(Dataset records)
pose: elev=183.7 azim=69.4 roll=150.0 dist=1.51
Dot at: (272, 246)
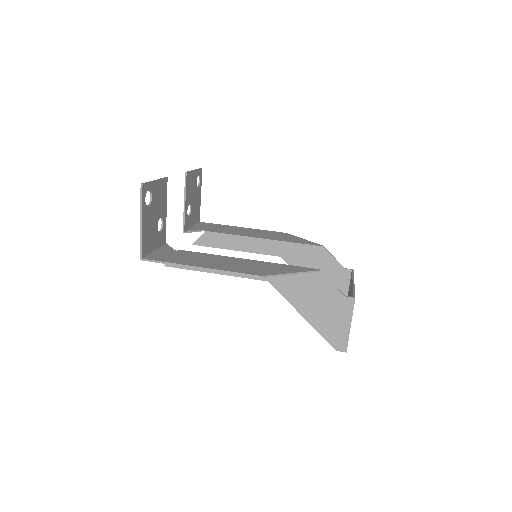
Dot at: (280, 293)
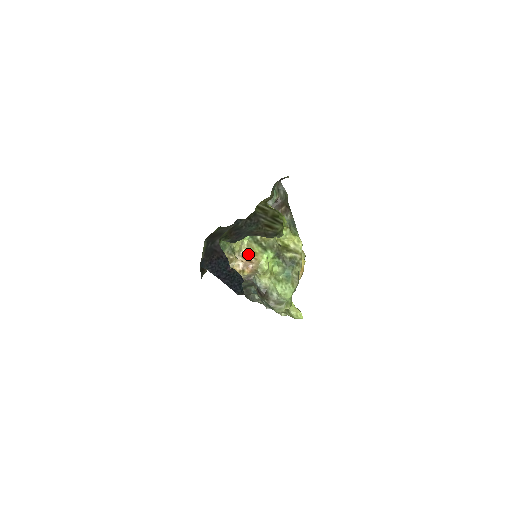
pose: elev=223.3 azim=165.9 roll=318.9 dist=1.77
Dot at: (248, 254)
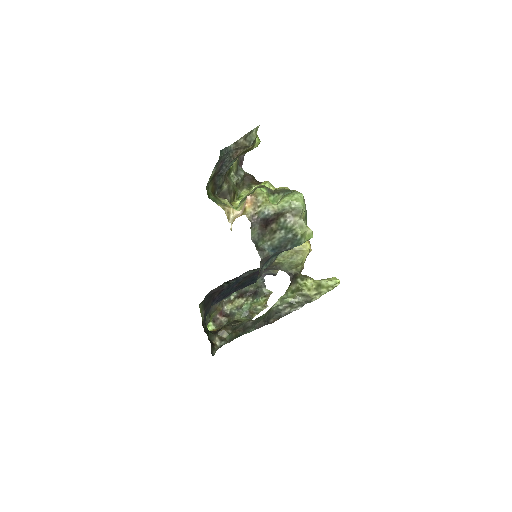
Dot at: occluded
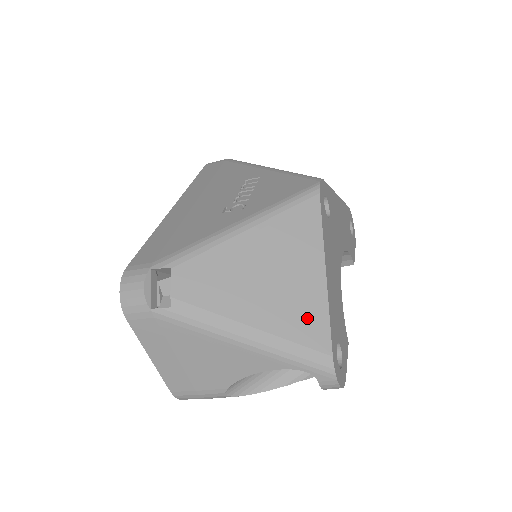
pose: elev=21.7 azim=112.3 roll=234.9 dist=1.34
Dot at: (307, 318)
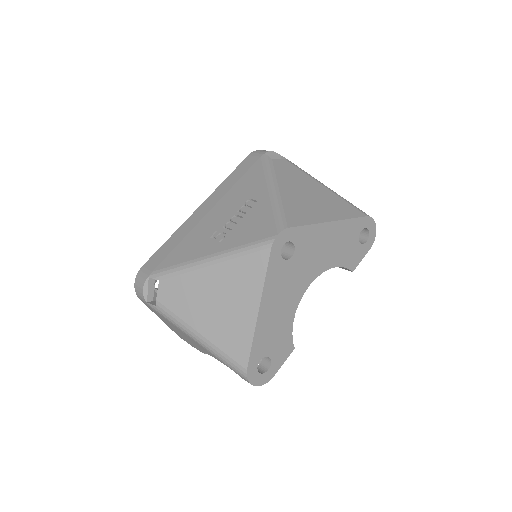
Dot at: (236, 340)
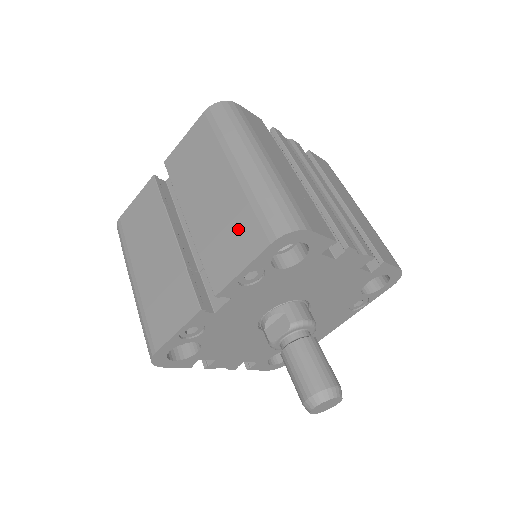
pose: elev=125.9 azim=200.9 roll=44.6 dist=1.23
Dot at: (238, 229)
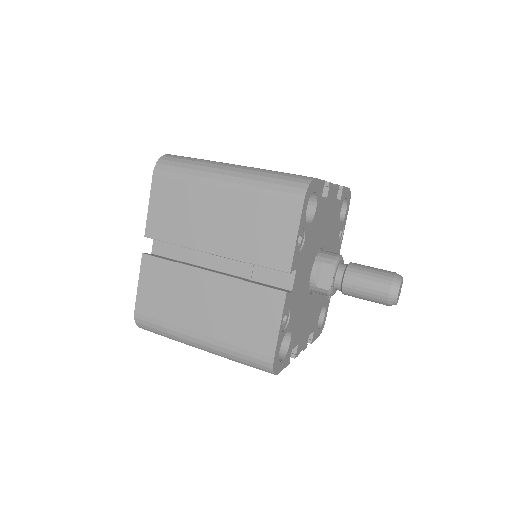
Dot at: (267, 217)
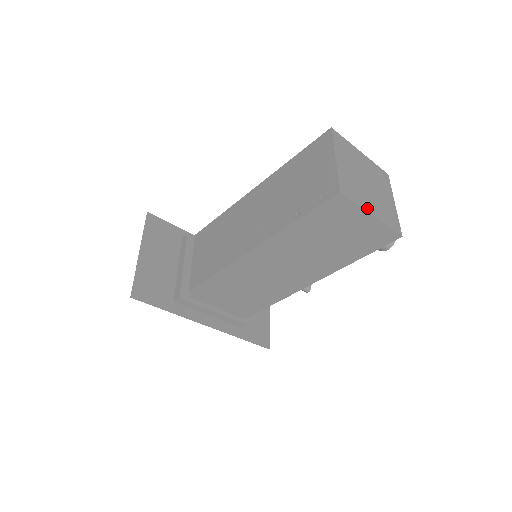
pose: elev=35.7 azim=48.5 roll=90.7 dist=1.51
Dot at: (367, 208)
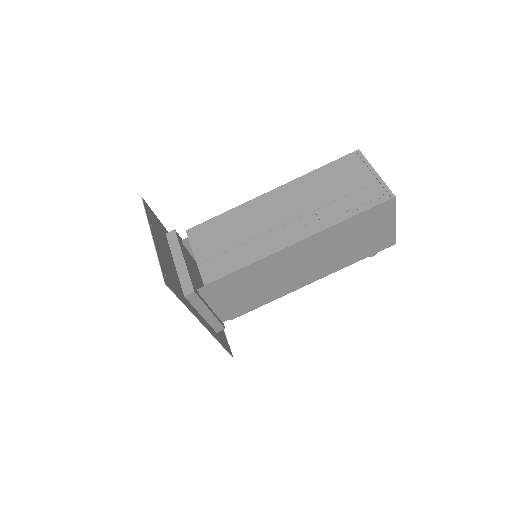
Dot at: (394, 215)
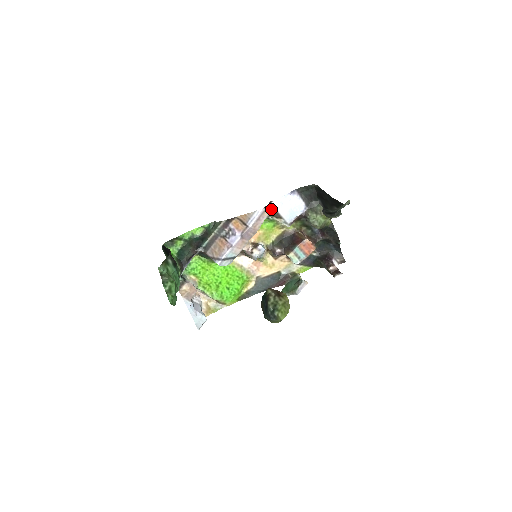
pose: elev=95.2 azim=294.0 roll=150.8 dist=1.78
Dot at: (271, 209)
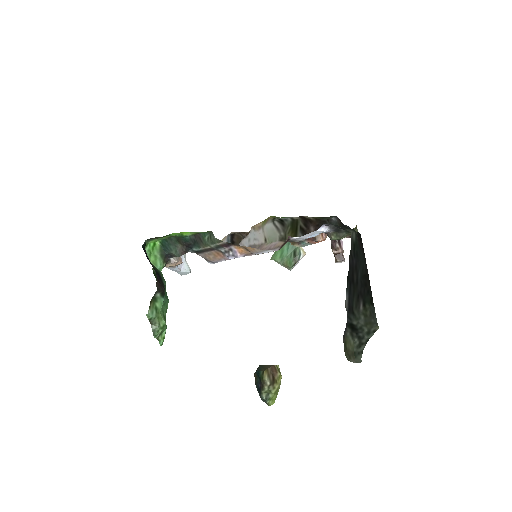
Dot at: (287, 241)
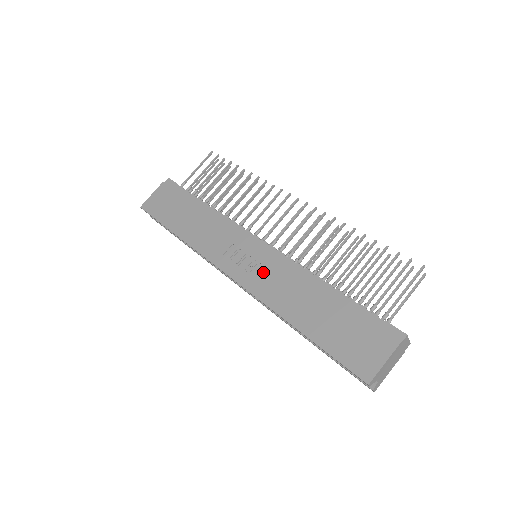
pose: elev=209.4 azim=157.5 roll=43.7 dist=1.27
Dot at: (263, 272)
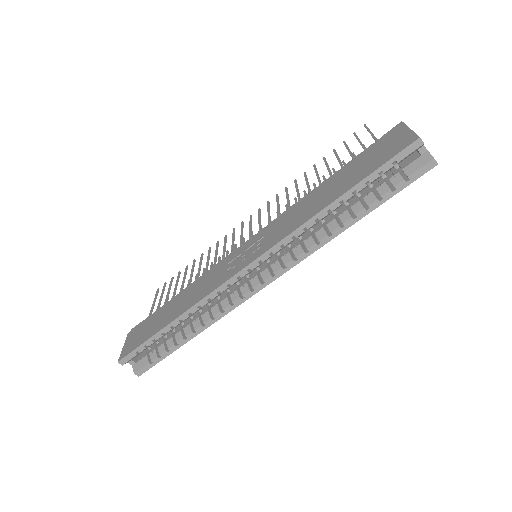
Dot at: (270, 234)
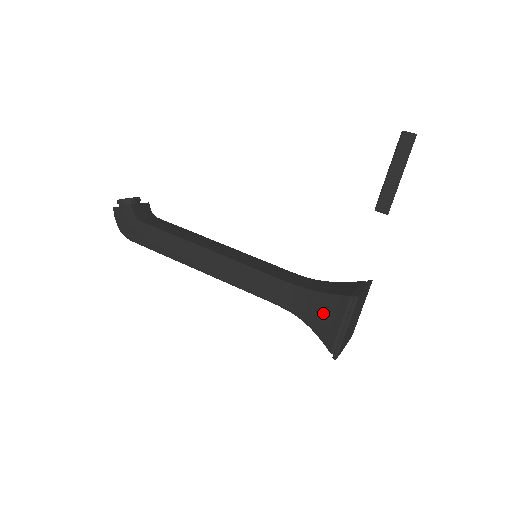
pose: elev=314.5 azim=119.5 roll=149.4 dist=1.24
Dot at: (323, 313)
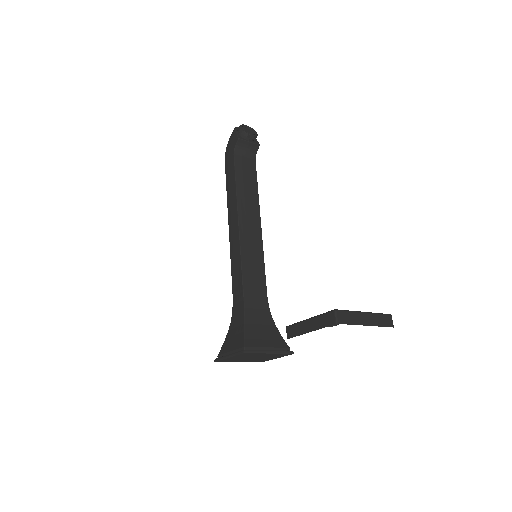
Dot at: (235, 334)
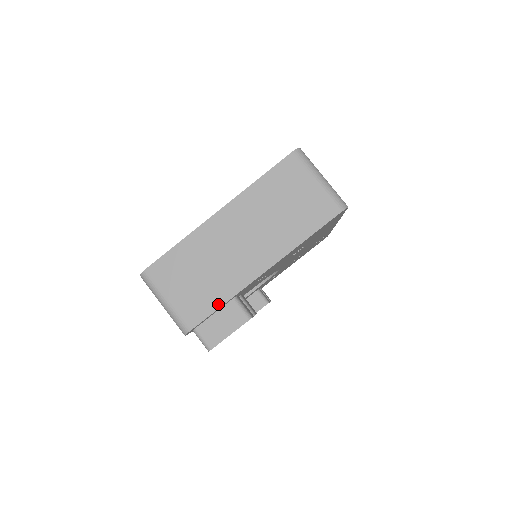
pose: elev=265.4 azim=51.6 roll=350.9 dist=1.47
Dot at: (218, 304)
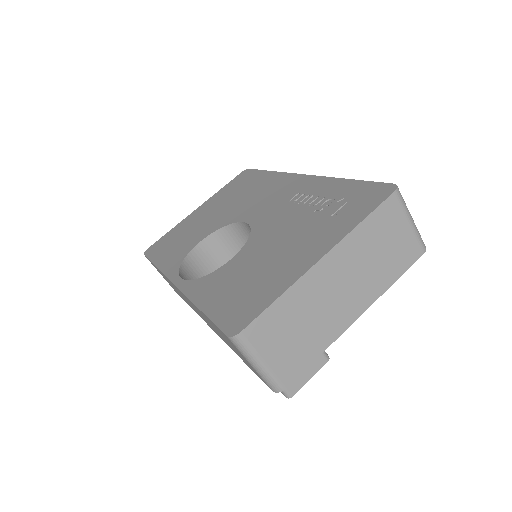
Dot at: (314, 356)
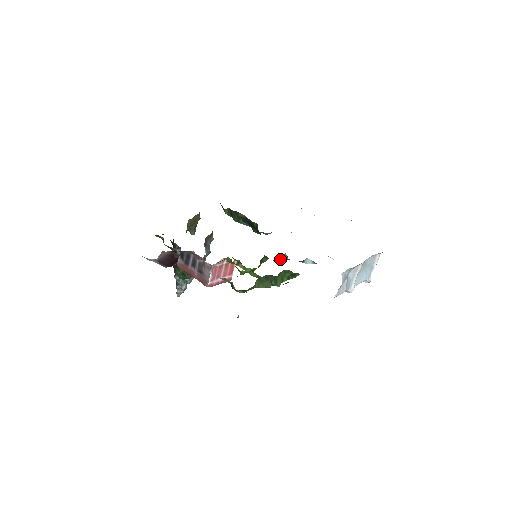
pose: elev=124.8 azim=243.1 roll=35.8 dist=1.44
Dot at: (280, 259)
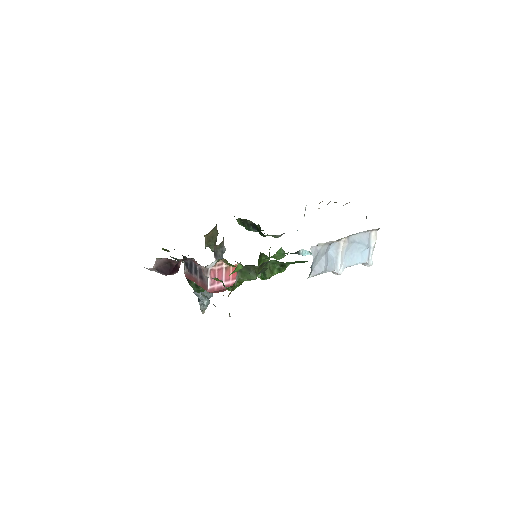
Dot at: (278, 255)
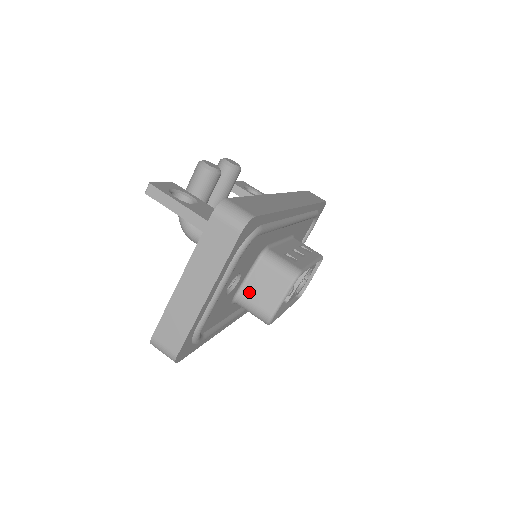
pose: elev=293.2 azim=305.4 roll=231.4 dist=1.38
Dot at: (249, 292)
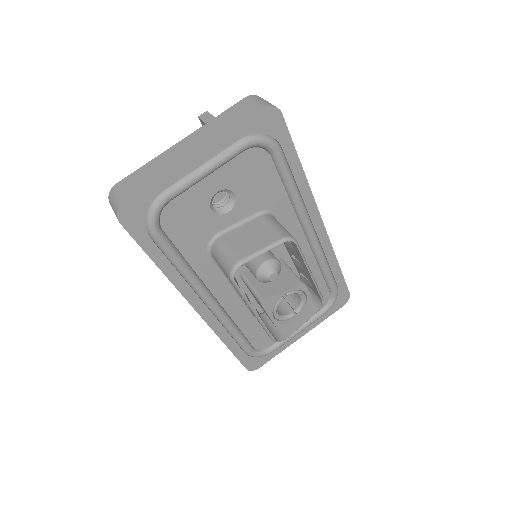
Dot at: (232, 237)
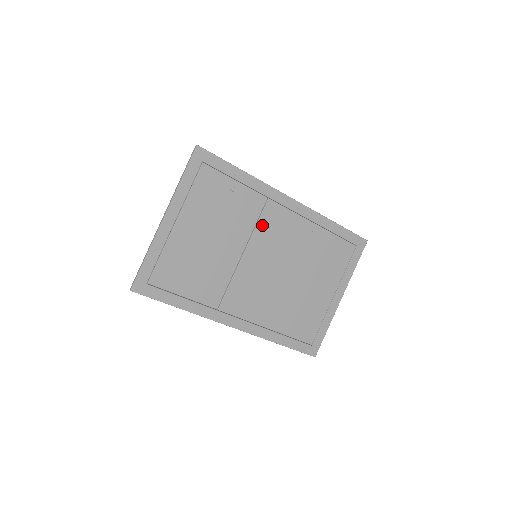
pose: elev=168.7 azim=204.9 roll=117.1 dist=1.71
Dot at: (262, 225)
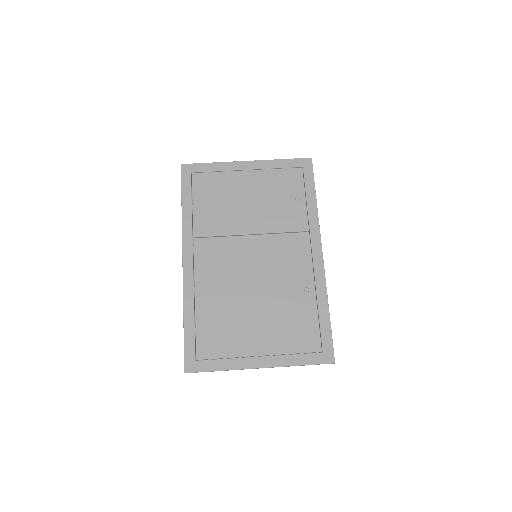
Dot at: (284, 239)
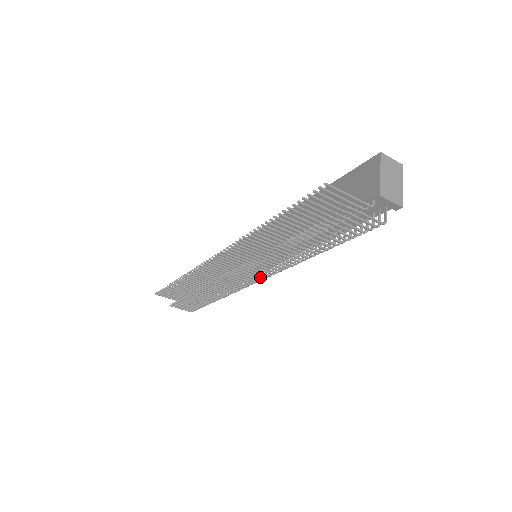
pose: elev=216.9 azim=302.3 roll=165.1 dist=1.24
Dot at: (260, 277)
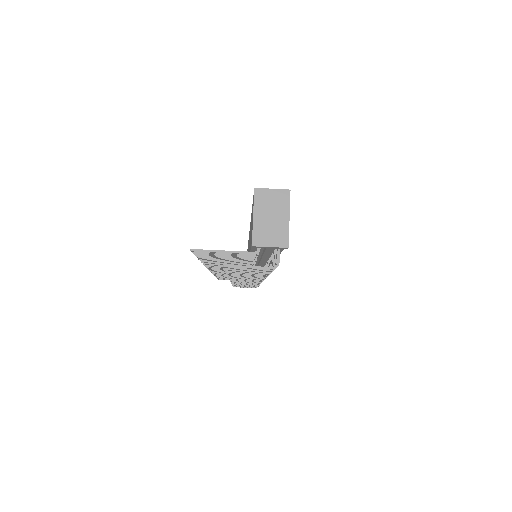
Dot at: occluded
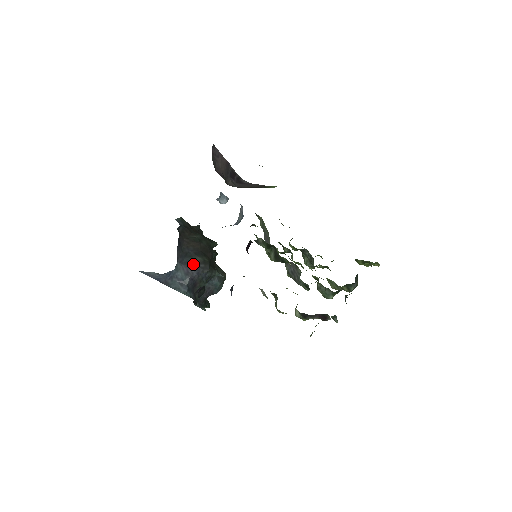
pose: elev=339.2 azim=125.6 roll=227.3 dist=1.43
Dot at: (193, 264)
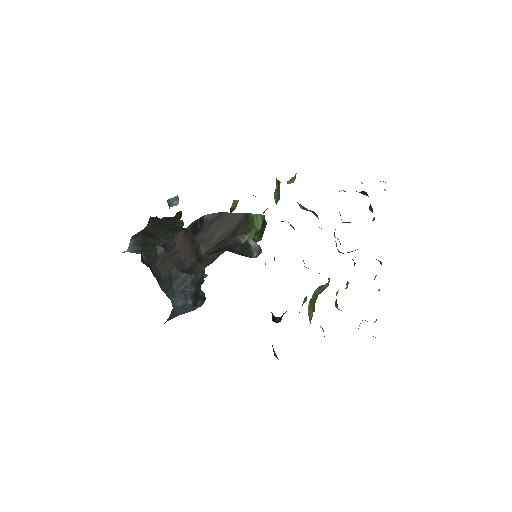
Dot at: (184, 283)
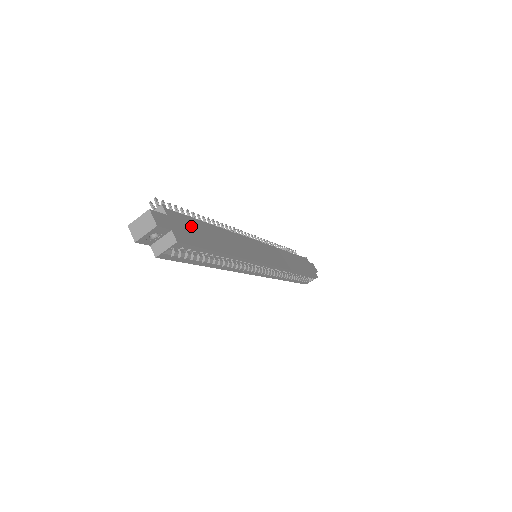
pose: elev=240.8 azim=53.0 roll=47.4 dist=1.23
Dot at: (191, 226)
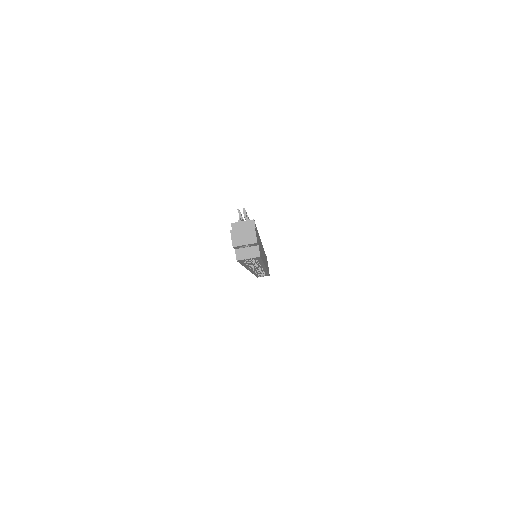
Dot at: (258, 238)
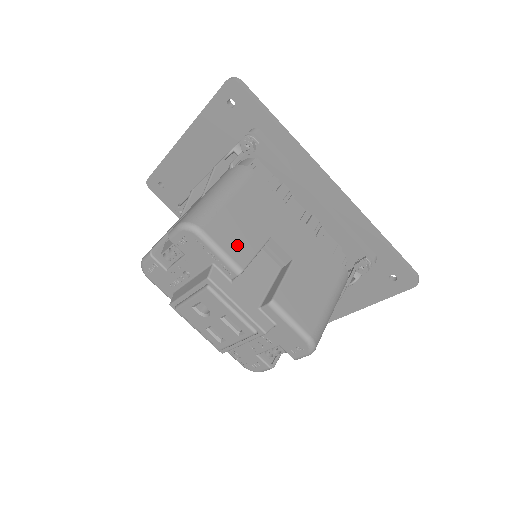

- Problem to work on
Return every line of the items above word for word, leaving out the pictures.

- Output for this exercise
pose: elev=183.7 azim=69.4 roll=150.0 dist=1.51
Dot at: (272, 246)
Dot at: (280, 293)
pose: elev=223.3 azim=165.9 roll=318.9 dist=1.77
Dot at: (248, 254)
Dot at: occluded
pose: elev=21.7 azim=112.3 roll=234.9 dist=1.34
Dot at: (307, 318)
Dot at: (236, 340)
pose: elev=125.9 azim=200.9 roll=44.6 dist=1.23
Dot at: (238, 229)
Dot at: (267, 217)
pose: elev=35.7 azim=48.5 roll=90.7 dist=1.51
Dot at: (367, 208)
Dot at: (394, 215)
pose: elev=95.2 azim=294.0 roll=150.8 dist=1.78
Dot at: (271, 209)
Dot at: (287, 241)
pose: elev=209.4 azim=157.5 roll=43.7 dist=1.27
Dot at: (263, 272)
Dot at: (270, 234)
pose: elev=314.5 azim=119.5 roll=149.4 dist=1.24
Dot at: (323, 313)
Dot at: (235, 334)
pose: elev=265.4 azim=51.6 roll=350.9 dist=1.47
Dot at: (218, 304)
Dot at: (314, 356)
pose: elev=124.8 azim=243.1 roll=35.8 dist=1.44
Dot at: (280, 259)
Dot at: (278, 255)
pose: elev=293.2 azim=305.4 roll=231.4 dist=1.38
Dot at: (249, 292)
Dot at: (232, 237)
pose: elev=168.7 azim=204.9 roll=117.1 dist=1.71
Dot at: (262, 225)
Dot at: (284, 239)
pose: elev=216.9 azim=302.3 roll=165.1 dist=1.24
Dot at: (260, 277)
Dot at: occluded
pose: elev=339.2 azim=125.6 roll=227.3 dist=1.43
Dot at: (193, 264)
Dot at: (184, 283)
pose: elev=240.8 azim=53.0 roll=47.4 dist=1.23
Dot at: (191, 226)
Dot at: (258, 238)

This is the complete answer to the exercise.